TOWN OF TONAWANDA, N.Y. (WIVB) - Radioactive wastes buried in an old landfill in the Town of Tonawanda has a lot of people talking. Current and former residents of the area contacted News 4 Investigates on Wednesday saying they had worries about their health.
Federal agencies first detected World War II era radioactive waste in the landfill in 1990. The wastes are buried in the soil on about five acres of land at the old Town of Tonawanda landfill off the Youngmann Memorial Highway, I-290.
Scientists from the U.S. Army Corps of Engineers say no one is in danger unless erosion exposes the waste but some residents disagree.
Current and former residents said they fear that the radioactive waste is linked to a variety of health issues including: respiratory infections, asthma, skin discoloration, miscarriages, and cancer.
“You just cannot believe from 40 years ago how concentrated the groups of houses are.

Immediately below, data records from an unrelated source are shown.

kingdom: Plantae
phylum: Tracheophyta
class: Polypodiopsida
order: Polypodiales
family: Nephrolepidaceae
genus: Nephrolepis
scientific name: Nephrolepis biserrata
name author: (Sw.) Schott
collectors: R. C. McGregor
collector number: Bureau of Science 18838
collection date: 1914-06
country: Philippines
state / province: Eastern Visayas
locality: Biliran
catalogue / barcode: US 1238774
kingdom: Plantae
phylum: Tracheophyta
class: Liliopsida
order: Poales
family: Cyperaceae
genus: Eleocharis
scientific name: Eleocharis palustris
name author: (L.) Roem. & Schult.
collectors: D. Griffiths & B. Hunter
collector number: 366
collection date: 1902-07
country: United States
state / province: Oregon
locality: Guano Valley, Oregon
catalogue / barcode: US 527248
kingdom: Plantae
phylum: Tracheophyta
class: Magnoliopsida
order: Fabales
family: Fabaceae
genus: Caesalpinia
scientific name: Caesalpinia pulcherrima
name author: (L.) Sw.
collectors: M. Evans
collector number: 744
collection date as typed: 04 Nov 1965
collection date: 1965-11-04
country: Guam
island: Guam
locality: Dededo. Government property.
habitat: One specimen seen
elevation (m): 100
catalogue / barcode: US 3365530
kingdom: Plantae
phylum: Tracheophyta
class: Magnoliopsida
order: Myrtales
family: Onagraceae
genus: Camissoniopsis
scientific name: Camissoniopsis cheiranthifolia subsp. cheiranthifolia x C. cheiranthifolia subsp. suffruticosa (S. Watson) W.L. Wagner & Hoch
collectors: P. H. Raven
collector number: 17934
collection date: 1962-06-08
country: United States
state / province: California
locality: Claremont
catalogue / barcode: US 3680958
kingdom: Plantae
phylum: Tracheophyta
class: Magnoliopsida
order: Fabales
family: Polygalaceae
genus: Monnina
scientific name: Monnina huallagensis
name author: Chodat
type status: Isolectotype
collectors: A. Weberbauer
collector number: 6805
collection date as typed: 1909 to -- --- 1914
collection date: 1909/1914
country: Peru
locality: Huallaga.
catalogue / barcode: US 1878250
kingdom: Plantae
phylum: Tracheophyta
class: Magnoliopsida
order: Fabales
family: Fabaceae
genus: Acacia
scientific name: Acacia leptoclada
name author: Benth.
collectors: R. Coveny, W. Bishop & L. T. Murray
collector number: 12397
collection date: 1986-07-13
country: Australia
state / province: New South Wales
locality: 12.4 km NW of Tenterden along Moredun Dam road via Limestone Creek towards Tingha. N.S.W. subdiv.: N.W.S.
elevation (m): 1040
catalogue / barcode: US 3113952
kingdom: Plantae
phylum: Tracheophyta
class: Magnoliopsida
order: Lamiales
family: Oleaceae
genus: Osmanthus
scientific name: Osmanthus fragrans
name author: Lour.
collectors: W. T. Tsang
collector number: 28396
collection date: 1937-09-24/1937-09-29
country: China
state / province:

Like nowadays somebody would say, what’s going on there,” asked Jack Gallagher, a former resident.
Gallagher who grew up in the neighborhood in the 50s and 60s said he lost his mom to cancer in the 1970s.
“You know you’re a kid you don’t really understand what’s going on until it happens at your house; then my mom, then the guy across the street, the lady – it seemed to follow a pattern of women who had had one kid and were in their child-bearing years,” Gallagher added.
News 4 Investigates will continue reporting on this landfill with questions to Erie County and New York State Health Departments on any known health issues or or studies.
The landfill contains waste that dates to the World War II Manhattan Project that produced the atomic bomb. The U.S. Army’s Manhattan Engineer District contracted with Linde Air, located about a mile south of the landfill to refine uranium.